The diagnostic results in our cohorts led to numerous changes in clinical management in both testing groups (Table 3), consistent with previous observations.11,29,30 This includes initiation of medical and dietary therapies, avoidance of contra-indicated exposures, and initiation of care to evaluate for associated risks, including initiation of imaging and laboratory work screening and referral to specialists. In several cases, providers documented that identified diagnoses directly resulted in the avoidance of significant procedures, including cardiac transplant, neurosurgical intervention, and lung and muscle biopsies. Studies have demonstrated improved patient outcomes and cost value with rapid diagnosis,17,29,30 and initial evidence suggests that shorter TAT, in the matter of days to weeks instead of months, further increases this effect.3,11,17 Further, there are some conditions, such as treatable metabolic and seizure disorders, for which diagnosis in the 2–3 days following onset are important for improved outcomes compared to diagnosis at 1–2 weeks. Additional studies are planned to evaluate the impact of rapid diagnosis and observed changes in management on patient outcomes and healthcare costs in our cohorts.

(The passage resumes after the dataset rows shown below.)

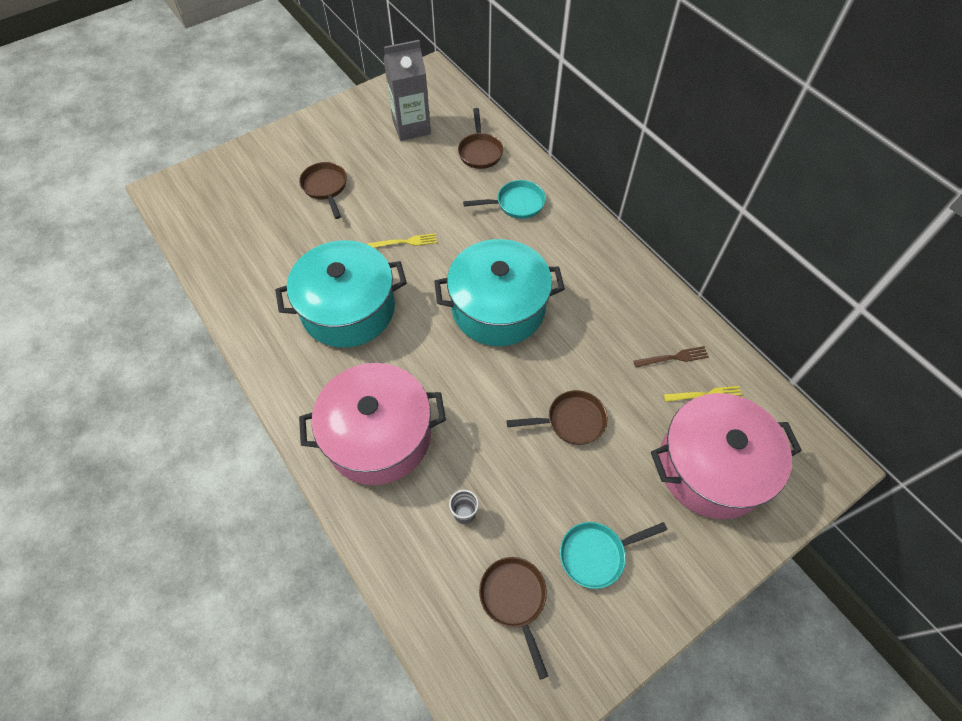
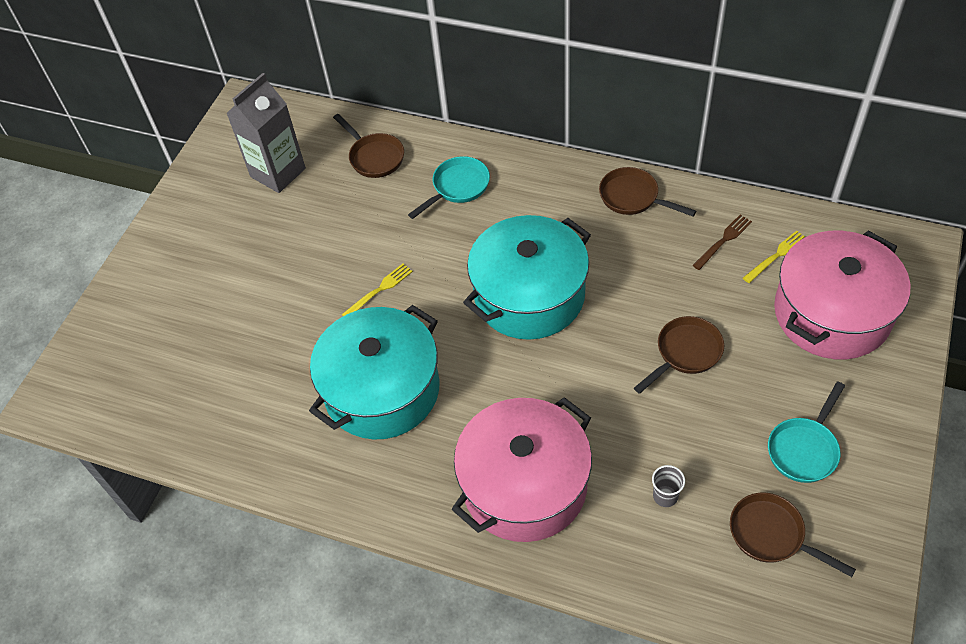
camera: 30 degrees left, 5 degrees down
brown pan [299,162,347,219] -> brown pan moved to [599,167,696,216]

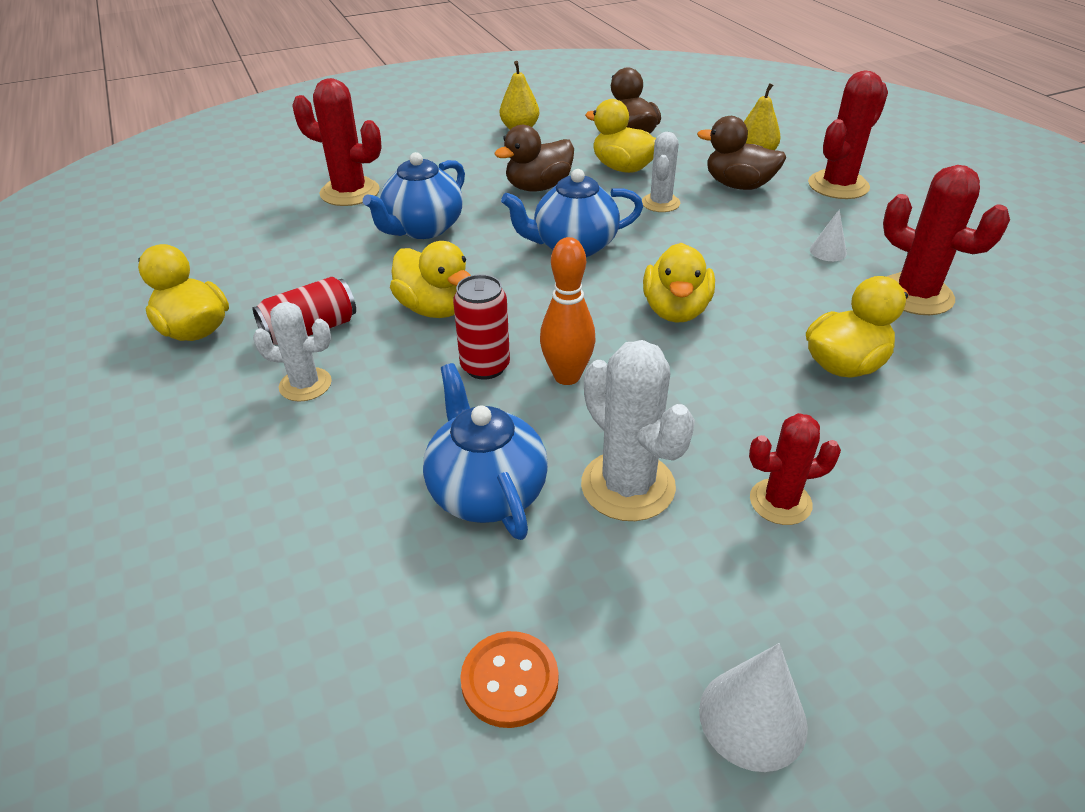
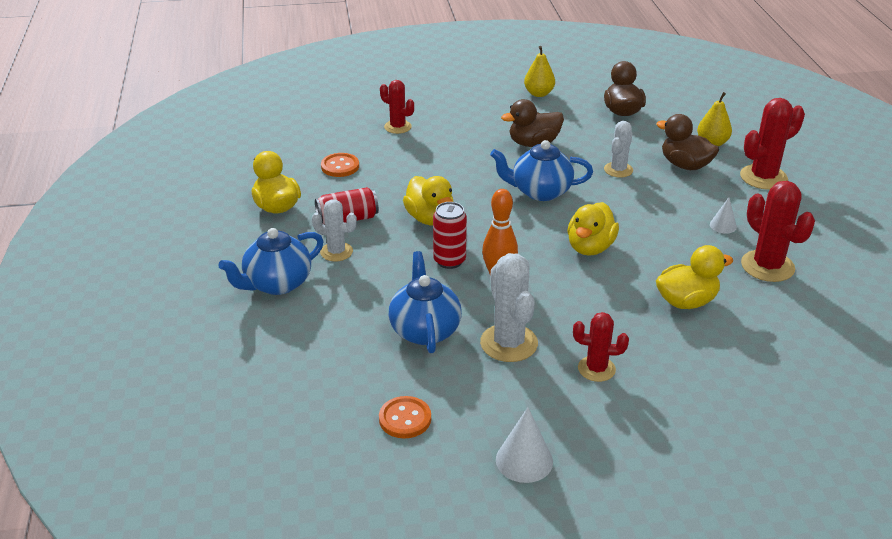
camera: 15 degrees right, 5 degrees down
red cactus [292,78,382,206] -> red cactus [380,80,414,134], size x0.63
blue teapot [363,152,465,239] -> blue teapot moved to [218,228,323,295]
yellow duck [585,99,656,173] -> none
none -> orange button [321,153,359,177]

As the use of NGS technologies continues to expand, better understanding the benefits and limitations of the different platforms will be imperative for cost-effective widespread adoption. With the diagnostic rate of 39%, based on the current contracted list prices of RapSeq ($4500) and rGS ($12,500) trios, the cost per diagnosis in the RapSeq group and rGS group would be $11,538 and $32,051, respectively. The option for a lower-cost test might be valuable in low-resource settings, especially if the alternative is no testing at all. Lower cost approaches could facilitate the equitable implementation of NGS testing. However, cost considerations also need to factor in the cost of missed diagnoses; cost of delayed diagnosis for sequential testing; provider and family perception of a complete diagnostic workup; and long-term costs (such as continued ES or GS testing if a prior panel test was uninformative).

Future work will need to further delineate optimal strategies for clinical use of NGS, while taking into account patient as well as test characteristics. These studies should include evaluation of diagnostic yields across different presentations; the short- and long-term costs and cost-effectiveness; the effects of diagnosis on providers, patients, and families; and testing in socioeconomically and racially diverse patient cohorts. In summary, our findings demonstrate that real-world use of NGS in pediatric settings is similar to clinical studies, with diagnostic rates of 39% and impacts on patient management.